Task objective – All records, minus the pictures: write them out exactly.

(Data supplied)

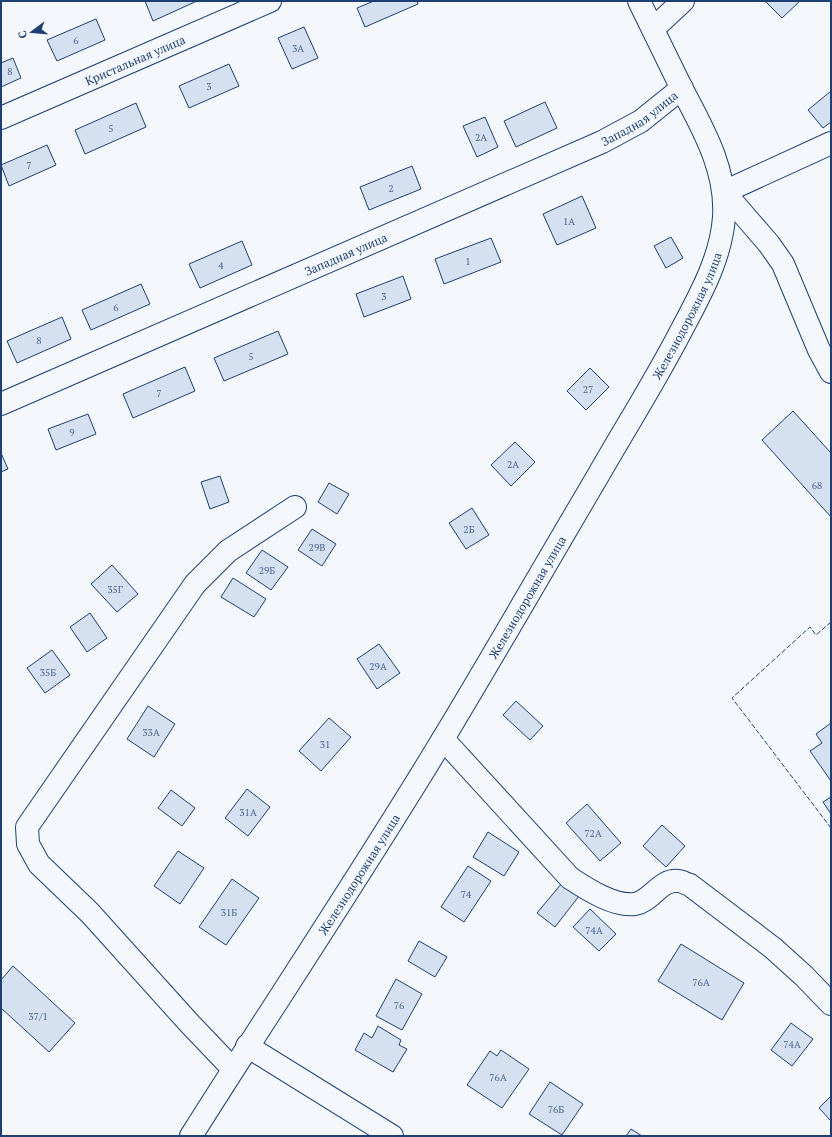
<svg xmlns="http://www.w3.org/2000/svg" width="832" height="1137" font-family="'PT Serif',serif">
<rect width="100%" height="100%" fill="#f4f7fb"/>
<g fill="#d5e0f0" stroke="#1d3f73">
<path d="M145,1H197L153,21Z"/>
<path d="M374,1H417L418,4L365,27L357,8Z"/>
<path d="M765,1H800L782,18Z"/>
<path d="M96,19L105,40L57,61L47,40Z"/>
<path d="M304,27L318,58L292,69L278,38Z"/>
<path d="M13,58L21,78L1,87V63Z"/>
<path d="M229,64L239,86L189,108L179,86Z"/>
<path d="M831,91V122L823,128L808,110Z"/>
<path d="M545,102L557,128L516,147L504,121Z"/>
<path d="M136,103L146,127L85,154L75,130Z"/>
<path d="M485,117L498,147L477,157L463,126Z"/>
<path d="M47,145L56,165L9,186L1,165Z"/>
<path d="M412,166L421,189L369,210L360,187Z"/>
<path d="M582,196L596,228L557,245L543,214Z"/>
<path d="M671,237L683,258L666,268L654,246Z"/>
<path d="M491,238L501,262L444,284L435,259Z"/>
<path d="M242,241L252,265L200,288L189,264Z"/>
<path d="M403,276L411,299L364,317L356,294Z"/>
<path d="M141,284L150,304L91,330L82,310Z"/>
<path d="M62,317L71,339L17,363L7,341Z"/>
<path d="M278,331L288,354L224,381L214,358Z"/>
<path d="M185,367L195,391L133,418L123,394Z"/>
<path d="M590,368L609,387L586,410L567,391Z"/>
<path d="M793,411L831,453V517L762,440Z"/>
<path d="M88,414L96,434L56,450L48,429Z"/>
<path d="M515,442L535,462L511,486L491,465Z"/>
<path d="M1,453L8,469L1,472Z"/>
<path d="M220,476L229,502L210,509L201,482Z"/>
<path d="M329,483L349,494L337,514L318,502Z"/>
<path d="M472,508L489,535L466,549L449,523Z"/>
<path d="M312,529L336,544L322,566L298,550Z"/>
<path d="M262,550L288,567L271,590L246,573Z"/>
<path d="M112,565L138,594L117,612L91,584Z"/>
<path d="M233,578L266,599L254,617L221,597Z"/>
<path d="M90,613L107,638L87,652L70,627Z"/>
<path d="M379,644L400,673L377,689L357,659Z"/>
<path d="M52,650L70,675L45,693L27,668Z"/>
<path d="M516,701L543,726L530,740L503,715Z"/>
<path d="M148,706L175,724L154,757L127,739Z"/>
<path d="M329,718L351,737L321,771L299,751Z"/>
<path d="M831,723V781L810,751L822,743L816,734Z"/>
<path d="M247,789L270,807L248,836L225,818Z"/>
<path d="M171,790L195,808L182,826L158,808Z"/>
<path d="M831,797V814L823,802Z"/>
<path d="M587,804L621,843L600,861L566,823Z"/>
<path d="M662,825L685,846L666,867L643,846Z"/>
<path d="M488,832L519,852L504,876L473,857Z"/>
<path d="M178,851L204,868L180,904L154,886Z"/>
<path d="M468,866L491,881L464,922L441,907Z"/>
<path d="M232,879L259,898L226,945L199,927Z"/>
<path d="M562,883L579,896L555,927L537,913Z"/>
<path d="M590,909L616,934L599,951L573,927Z"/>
<path d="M419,941L447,957L435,977L408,961Z"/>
<path d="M681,944L744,983L722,1020L658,981Z"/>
<path d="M13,966L75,1023L49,1052L1,1008V980Z"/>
<path d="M396,979L422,994L402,1030L376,1016Z"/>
<path d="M791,1023L813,1039L792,1066L771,1050Z"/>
<path d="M378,1026L401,1040L399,1045L407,1049L393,1072L355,1050L364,1033L372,1038Z"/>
<path d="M501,1050L529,1069L502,1108L467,1085L490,1051L497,1056Z"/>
<path d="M550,1082L583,1104L562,1135L529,1114Z"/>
<path d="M831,1096V1121L819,1108Z"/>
<path d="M631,1129L642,1136H626Z"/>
</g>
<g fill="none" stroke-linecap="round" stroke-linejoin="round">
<g stroke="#1d3f73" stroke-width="24">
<g id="minor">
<path d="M653,29L683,1"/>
<path id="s1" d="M1,118L270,1"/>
<path d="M831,143L724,192L769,244L783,264L819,350L831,372"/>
<path id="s2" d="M1,404L602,142L641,121L682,88"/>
<path d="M443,739L570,878C587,889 614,907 635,904C652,901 660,879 678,881C682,881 686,884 690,885L773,948L804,976L831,1004"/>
<path d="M247,1046L392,1136"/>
<path d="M233,1069L190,1024L90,913L39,864L28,844L27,827L195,584L228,551L295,507"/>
</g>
</g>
<g stroke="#1d3f73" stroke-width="24">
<g id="major">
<path id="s3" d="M191,1136C275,1003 362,873 443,739C496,651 547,562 599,474C626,427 655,381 680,333C699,297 721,259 724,217C727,170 703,129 682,89C668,60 653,30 639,1"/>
</g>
</g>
<use href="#minor" stroke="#f4f7fb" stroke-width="22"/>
<use href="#major" stroke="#f4f7fb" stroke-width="22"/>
<path stroke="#1d3f73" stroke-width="1" stroke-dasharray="5 2" stroke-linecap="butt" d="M831,622L816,635L810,627L732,698L831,828"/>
</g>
<g text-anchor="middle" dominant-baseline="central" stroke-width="3" stroke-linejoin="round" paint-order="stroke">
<g font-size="10" fill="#4b6792">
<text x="76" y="40">6</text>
<text x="298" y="48">3А</text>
<text x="10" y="71">8</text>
<text x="209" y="86">3</text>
<text x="111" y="128">5</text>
<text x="481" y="137">2А</text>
<text x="29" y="165">7</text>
<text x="391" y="188">2</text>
<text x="569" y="221">1А</text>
<text x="468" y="261">1</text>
<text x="221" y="265">4</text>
<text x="384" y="296">3</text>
<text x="116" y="307">6</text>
<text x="39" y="340">8</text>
<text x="251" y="356">5</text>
<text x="588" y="389">27</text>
<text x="159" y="393">7</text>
<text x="72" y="432">9</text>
<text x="513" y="464">2А</text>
<text x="817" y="485">68</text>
<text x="469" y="529">2Б</text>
<text x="317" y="547">29В</text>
<text x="267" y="570">29Б</text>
<text x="115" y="589">35Г</text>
<text x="378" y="666">29А</text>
<text x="48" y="672">35Б</text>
<text x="151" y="732">33А</text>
<text x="325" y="744">31</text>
<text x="248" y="812">31А</text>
<text x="593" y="833">72А</text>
<text x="466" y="894">74</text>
<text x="229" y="912">31Б</text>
<text x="594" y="930">74А</text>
<text x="701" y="982">76А</text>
<text x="399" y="1005">76</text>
<text x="38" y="1016">37/1</text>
<text x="792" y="1044">74А</text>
<text x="498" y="1077">76А</text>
<text x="556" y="1109">76Б</text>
</g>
<g font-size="12" fill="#1d3f73" stroke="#f4f7fb">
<text stroke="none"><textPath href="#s1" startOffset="146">Кристальная улица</textPath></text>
<text stroke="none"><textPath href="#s2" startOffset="700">Западная улица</textPath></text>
<text stroke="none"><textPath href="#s2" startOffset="376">Западная улица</textPath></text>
<text stroke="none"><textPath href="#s3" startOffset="959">Железнодорожная улица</textPath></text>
<text stroke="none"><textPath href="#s3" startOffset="635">Железнодорожная улица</textPath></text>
<text stroke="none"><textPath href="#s3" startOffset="311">Железнодорожная улица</textPath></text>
</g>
</g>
<rect width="832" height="1137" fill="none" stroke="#1d3f73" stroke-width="4"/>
<g transform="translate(32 32) rotate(254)" stroke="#f4f7fb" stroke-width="3" paint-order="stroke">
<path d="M0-3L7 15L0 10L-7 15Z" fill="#1d3f73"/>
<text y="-6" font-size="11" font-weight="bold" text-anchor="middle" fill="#1d3f73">С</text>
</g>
</svg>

(End Data supplied)

Exercise result –
<svg xmlns="http://www.w3.org/2000/svg" width="832" height="1137" font-family="'PT Serif',serif">
<rect width="100%" height="100%" fill="#f4f7fb"/>
<g fill="#d5e0f0" stroke="#1d3f73">
<path d="M145,1H197L153,21Z"/>
<path d="M374,1H417L418,4L365,27L357,8Z"/>
<path d="M765,1H800L782,18Z"/>
<path d="M96,19L105,40L57,61L47,40Z"/>
<path d="M304,27L318,58L292,69L278,38Z"/>
<path d="M13,58L21,78L1,87V63Z"/>
<path d="M229,64L239,86L189,108L179,86Z"/>
<path d="M831,91V122L823,128L808,110Z"/>
<path d="M545,102L557,128L516,147L504,121Z"/>
<path d="M136,103L146,127L85,154L75,130Z"/>
<path d="M485,117L498,147L477,157L463,126Z"/>
<path d="M47,145L56,165L9,186L1,165Z"/>
<path d="M412,166L421,189L369,210L360,187Z"/>
<path d="M582,196L596,228L557,245L543,214Z"/>
<path d="M671,237L683,258L666,268L654,246Z"/>
<path d="M491,238L501,262L444,284L435,259Z"/>
<path d="M242,241L252,265L200,288L189,264Z"/>
<path d="M403,276L411,299L364,317L356,294Z"/>
<path d="M141,284L150,304L91,330L82,310Z"/>
<path d="M62,317L71,339L17,363L7,341Z"/>
<path d="M278,331L288,354L224,381L214,358Z"/>
<path d="M185,367L195,391L133,418L123,394Z"/>
<path d="M590,368L609,387L586,410L567,391Z"/>
<path d="M793,411L831,453V517L762,440Z"/>
<path d="M88,414L96,434L56,450L48,429Z"/>
<path d="M515,442L535,462L511,486L491,465Z"/>
<path d="M1,453L8,469L1,472Z"/>
<path d="M220,476L229,502L210,509L201,482Z"/>
<path d="M329,483L349,494L337,514L318,502Z"/>
<path d="M472,508L489,535L466,549L449,523Z"/>
<path d="M312,529L336,544L322,566L298,550Z"/>
<path d="M262,550L288,567L271,590L246,573Z"/>
<path d="M112,565L138,594L117,612L91,584Z"/>
<path d="M233,578L266,599L254,617L221,597Z"/>
<path d="M90,613L107,638L87,652L70,627Z"/>
<path d="M379,644L400,673L377,689L357,659Z"/>
<path d="M52,650L70,675L45,693L27,668Z"/>
<path d="M516,701L543,726L530,740L503,715Z"/>
<path d="M148,706L175,724L154,757L127,739Z"/>
<path d="M329,718L351,737L321,771L299,751Z"/>
<path d="M831,723V781L810,751L822,743L816,734Z"/>
<path d="M247,789L270,807L248,836L225,818Z"/>
<path d="M171,790L195,808L182,826L158,808Z"/>
<path d="M831,797V814L823,802Z"/>
<path d="M587,804L621,843L600,861L566,823Z"/>
<path d="M662,825L685,846L666,867L643,846Z"/>
<path d="M488,832L519,852L504,876L473,857Z"/>
<path d="M178,851L204,868L180,904L154,886Z"/>
<path d="M468,866L491,881L464,922L441,907Z"/>
<path d="M232,879L259,898L226,945L199,927Z"/>
<path d="M562,883L579,896L555,927L537,913Z"/>
<path d="M590,909L616,934L599,951L573,927Z"/>
<path d="M419,941L447,957L435,977L408,961Z"/>
<path d="M681,944L744,983L722,1020L658,981Z"/>
<path d="M13,966L75,1023L49,1052L1,1008V980Z"/>
<path d="M396,979L422,994L402,1030L376,1016Z"/>
<path d="M791,1023L813,1039L792,1066L771,1050Z"/>
<path d="M378,1026L401,1040L399,1045L407,1049L393,1072L355,1050L364,1033L372,1038Z"/>
<path d="M501,1050L529,1069L502,1108L467,1085L490,1051L497,1056Z"/>
<path d="M550,1082L583,1104L562,1135L529,1114Z"/>
<path d="M831,1096V1121L819,1108Z"/>
<path d="M631,1129L642,1136H626Z"/>
</g>
<g fill="none" stroke-linecap="round" stroke-linejoin="round">
<g stroke="#1d3f73" stroke-width="24">
<g id="minor">
<path d="M653,29L683,1"/>
<path id="s1" d="M1,118L270,1"/>
<path d="M831,143L724,192L769,244L783,264L819,350L831,372"/>
<path id="s2" d="M1,404L602,142L641,121L682,88"/>
<path d="M443,739L570,878C587,889 614,907 635,904C652,901 660,879 678,881C682,881 686,884 690,885L773,948L804,976L831,1004"/>
<path d="M247,1046L392,1136"/>
<path d="M233,1069L190,1024L90,913L39,864L28,844L27,827L195,584L228,551L295,507"/>
</g>
</g>
<g stroke="#1d3f73" stroke-width="24">
<g id="major">
<path id="s3" d="M191,1136C275,1003 362,873 443,739C496,651 547,562 599,474C626,427 655,381 680,333C699,297 721,259 724,217C727,170 703,129 682,89C668,60 653,30 639,1"/>
</g>
</g>
<use href="#minor" stroke="#f4f7fb" stroke-width="22"/>
<use href="#major" stroke="#f4f7fb" stroke-width="22"/>
<path stroke="#1d3f73" stroke-width="1" stroke-dasharray="5 2" stroke-linecap="butt" d="M831,622L816,635L810,627L732,698L831,828"/>
</g>
<g text-anchor="middle" dominant-baseline="central" stroke-width="3" stroke-linejoin="round" paint-order="stroke">
<g font-size="10" fill="#4b6792">
<text x="76" y="40">6</text>
<text x="298" y="48">3А</text>
<text x="10" y="71">8</text>
<text x="209" y="86">3</text>
<text x="111" y="128">5</text>
<text x="481" y="137">2А</text>
<text x="29" y="165">7</text>
<text x="391" y="188">2</text>
<text x="569" y="221">1А</text>
<text x="468" y="261">1</text>
<text x="221" y="265">4</text>
<text x="384" y="296">3</text>
<text x="116" y="307">6</text>
<text x="39" y="340">8</text>
<text x="251" y="356">5</text>
<text x="588" y="389">27</text>
<text x="159" y="393">7</text>
<text x="72" y="432">9</text>
<text x="513" y="464">2А</text>
<text x="817" y="485">68</text>
<text x="469" y="529">2Б</text>
<text x="317" y="547">29В</text>
<text x="267" y="570">29Б</text>
<text x="115" y="589">35Г</text>
<text x="378" y="666">29А</text>
<text x="48" y="672">35Б</text>
<text x="151" y="732">33А</text>
<text x="325" y="744">31</text>
<text x="248" y="812">31А</text>
<text x="593" y="833">72А</text>
<text x="466" y="894">74</text>
<text x="229" y="912">31Б</text>
<text x="594" y="930">74А</text>
<text x="701" y="982">76А</text>
<text x="399" y="1005">76</text>
<text x="38" y="1016">37/1</text>
<text x="792" y="1044">74А</text>
<text x="498" y="1077">76А</text>
<text x="556" y="1109">76Б</text>
</g>
<g font-size="12" fill="#1d3f73" stroke="#f4f7fb">
<text stroke="none"><textPath href="#s1" startOffset="146">Кристальная улица</textPath></text>
<text stroke="none"><textPath href="#s2" startOffset="700">Западная улица</textPath></text>
<text stroke="none"><textPath href="#s2" startOffset="376">Западная улица</textPath></text>
<text stroke="none"><textPath href="#s3" startOffset="959">Железнодорожная улица</textPath></text>
<text stroke="none"><textPath href="#s3" startOffset="635">Железнодорожная улица</textPath></text>
<text stroke="none"><textPath href="#s3" startOffset="311">Железнодорожная улица</textPath></text>
</g>
</g>
<rect width="832" height="1137" fill="none" stroke="#1d3f73" stroke-width="4"/>
<g transform="translate(32 32) rotate(254)" stroke="#f4f7fb" stroke-width="3" paint-order="stroke">
<path d="M0-3L7 15L0 10L-7 15Z" fill="#1d3f73"/>
<text y="-6" font-size="11" font-weight="bold" text-anchor="middle" fill="#1d3f73">С</text>
</g>
</svg>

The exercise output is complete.